## INSTRUCTION
Among the lines below, tally those holding the string "мира" and give the total only.

:: INPUT

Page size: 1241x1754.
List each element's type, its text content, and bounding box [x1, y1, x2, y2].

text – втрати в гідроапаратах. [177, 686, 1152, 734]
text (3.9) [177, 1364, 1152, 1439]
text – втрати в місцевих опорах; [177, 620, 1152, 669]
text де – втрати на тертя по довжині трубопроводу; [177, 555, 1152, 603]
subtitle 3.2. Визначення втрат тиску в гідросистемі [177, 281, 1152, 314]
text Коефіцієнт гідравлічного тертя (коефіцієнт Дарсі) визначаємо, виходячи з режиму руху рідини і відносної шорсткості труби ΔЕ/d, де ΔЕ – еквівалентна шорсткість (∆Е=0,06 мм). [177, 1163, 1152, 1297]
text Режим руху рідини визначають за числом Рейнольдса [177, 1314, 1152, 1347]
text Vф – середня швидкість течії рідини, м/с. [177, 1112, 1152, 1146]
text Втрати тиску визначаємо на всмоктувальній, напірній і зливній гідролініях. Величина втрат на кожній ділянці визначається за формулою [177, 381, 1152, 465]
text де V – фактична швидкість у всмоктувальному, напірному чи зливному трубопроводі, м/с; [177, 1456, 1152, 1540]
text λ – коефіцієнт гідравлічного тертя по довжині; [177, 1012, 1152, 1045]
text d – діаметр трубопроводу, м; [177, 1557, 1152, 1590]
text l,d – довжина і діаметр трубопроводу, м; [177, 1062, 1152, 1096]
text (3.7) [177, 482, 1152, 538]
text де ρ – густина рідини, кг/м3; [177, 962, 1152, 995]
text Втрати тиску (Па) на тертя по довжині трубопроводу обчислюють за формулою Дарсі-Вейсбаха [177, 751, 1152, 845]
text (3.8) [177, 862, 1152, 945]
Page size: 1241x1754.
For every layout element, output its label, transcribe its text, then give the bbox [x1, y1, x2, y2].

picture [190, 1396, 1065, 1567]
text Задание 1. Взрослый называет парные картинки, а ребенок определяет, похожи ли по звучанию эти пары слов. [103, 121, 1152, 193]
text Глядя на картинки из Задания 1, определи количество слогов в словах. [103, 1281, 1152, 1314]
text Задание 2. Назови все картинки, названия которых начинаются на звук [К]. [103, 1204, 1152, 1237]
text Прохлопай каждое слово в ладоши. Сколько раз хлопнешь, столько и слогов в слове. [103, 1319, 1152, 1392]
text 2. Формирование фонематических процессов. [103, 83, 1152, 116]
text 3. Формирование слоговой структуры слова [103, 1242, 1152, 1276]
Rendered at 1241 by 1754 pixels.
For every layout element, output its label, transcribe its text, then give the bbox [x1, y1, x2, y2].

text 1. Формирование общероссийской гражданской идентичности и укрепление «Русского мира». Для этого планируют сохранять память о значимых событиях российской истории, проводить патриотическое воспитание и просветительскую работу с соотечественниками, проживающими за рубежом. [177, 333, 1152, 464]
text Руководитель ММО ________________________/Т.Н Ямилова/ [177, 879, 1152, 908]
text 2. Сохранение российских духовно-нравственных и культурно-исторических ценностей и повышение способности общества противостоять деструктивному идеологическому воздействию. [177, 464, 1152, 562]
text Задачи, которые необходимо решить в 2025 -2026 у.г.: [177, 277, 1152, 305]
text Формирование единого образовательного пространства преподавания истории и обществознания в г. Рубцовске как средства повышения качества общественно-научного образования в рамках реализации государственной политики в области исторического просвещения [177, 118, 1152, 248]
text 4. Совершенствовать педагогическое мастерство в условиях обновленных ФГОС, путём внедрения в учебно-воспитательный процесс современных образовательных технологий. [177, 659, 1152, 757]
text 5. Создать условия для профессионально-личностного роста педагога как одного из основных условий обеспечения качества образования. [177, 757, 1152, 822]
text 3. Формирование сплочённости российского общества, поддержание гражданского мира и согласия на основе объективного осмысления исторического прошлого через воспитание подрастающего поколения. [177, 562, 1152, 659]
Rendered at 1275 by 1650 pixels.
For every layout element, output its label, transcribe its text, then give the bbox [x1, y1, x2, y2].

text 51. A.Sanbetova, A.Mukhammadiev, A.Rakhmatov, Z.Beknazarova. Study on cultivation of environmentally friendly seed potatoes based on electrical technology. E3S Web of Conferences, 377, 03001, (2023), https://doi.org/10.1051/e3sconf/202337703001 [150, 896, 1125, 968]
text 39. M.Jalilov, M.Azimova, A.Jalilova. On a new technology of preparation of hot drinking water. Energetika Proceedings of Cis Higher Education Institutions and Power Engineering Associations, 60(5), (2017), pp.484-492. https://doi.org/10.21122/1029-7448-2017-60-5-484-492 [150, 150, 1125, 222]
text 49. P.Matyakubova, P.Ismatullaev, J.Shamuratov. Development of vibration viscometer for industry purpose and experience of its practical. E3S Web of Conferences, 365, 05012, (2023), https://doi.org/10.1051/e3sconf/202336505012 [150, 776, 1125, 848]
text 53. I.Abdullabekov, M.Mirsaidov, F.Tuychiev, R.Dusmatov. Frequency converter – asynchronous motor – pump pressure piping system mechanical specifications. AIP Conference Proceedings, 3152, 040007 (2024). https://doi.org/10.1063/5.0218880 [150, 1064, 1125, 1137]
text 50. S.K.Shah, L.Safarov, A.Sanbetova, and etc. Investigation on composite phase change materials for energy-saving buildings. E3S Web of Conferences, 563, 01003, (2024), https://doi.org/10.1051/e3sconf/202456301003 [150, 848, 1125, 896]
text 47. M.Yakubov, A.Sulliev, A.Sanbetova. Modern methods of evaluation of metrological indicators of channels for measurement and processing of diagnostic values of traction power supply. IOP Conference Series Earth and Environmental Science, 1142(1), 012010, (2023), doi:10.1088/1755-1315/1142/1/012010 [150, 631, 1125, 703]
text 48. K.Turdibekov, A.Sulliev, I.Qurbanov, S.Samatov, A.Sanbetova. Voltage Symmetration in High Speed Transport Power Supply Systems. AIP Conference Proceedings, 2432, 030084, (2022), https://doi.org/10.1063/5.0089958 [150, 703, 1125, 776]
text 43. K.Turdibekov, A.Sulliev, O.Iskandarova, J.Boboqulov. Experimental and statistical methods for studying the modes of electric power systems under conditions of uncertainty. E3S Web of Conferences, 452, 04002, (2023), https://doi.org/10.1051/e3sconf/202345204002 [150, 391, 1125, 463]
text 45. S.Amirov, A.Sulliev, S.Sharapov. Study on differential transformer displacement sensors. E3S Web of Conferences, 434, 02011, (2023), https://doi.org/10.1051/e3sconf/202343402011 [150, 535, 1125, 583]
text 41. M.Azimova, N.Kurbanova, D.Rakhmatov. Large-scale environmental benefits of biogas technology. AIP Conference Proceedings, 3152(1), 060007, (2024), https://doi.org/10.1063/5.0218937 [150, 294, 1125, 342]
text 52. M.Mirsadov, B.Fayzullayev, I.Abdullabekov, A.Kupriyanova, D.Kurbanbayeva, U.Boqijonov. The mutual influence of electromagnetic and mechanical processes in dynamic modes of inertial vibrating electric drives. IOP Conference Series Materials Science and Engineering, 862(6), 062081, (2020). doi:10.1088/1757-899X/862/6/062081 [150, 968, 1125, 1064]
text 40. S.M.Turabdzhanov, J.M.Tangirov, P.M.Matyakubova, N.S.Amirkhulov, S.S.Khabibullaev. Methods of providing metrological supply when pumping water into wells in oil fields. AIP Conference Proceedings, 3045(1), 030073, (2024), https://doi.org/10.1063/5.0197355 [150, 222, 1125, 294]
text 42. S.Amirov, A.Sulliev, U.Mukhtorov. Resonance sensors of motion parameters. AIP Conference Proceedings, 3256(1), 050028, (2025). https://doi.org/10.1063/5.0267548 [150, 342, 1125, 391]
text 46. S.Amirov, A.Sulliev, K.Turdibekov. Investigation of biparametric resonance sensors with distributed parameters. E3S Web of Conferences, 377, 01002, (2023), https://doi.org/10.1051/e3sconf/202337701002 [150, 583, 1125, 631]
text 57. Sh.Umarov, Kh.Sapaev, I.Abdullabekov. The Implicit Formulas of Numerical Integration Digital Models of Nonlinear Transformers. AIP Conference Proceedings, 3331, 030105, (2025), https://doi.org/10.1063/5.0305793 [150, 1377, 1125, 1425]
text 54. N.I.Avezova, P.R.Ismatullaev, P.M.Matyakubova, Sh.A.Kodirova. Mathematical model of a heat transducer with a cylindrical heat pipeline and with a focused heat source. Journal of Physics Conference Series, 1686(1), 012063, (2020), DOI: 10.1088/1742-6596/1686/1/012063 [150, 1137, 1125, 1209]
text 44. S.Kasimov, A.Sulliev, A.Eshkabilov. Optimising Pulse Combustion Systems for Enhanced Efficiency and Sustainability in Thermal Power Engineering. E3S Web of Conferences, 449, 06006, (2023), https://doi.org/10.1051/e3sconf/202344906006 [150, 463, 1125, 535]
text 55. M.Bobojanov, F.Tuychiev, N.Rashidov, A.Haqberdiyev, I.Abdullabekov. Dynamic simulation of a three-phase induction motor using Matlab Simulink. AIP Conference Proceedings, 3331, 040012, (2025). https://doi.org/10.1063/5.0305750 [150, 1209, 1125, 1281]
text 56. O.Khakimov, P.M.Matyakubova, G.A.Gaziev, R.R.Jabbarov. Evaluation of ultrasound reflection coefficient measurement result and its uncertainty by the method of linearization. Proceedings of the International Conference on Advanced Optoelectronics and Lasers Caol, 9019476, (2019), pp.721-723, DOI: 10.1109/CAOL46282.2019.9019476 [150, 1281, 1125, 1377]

::::

## WRITTEN ANSWER
2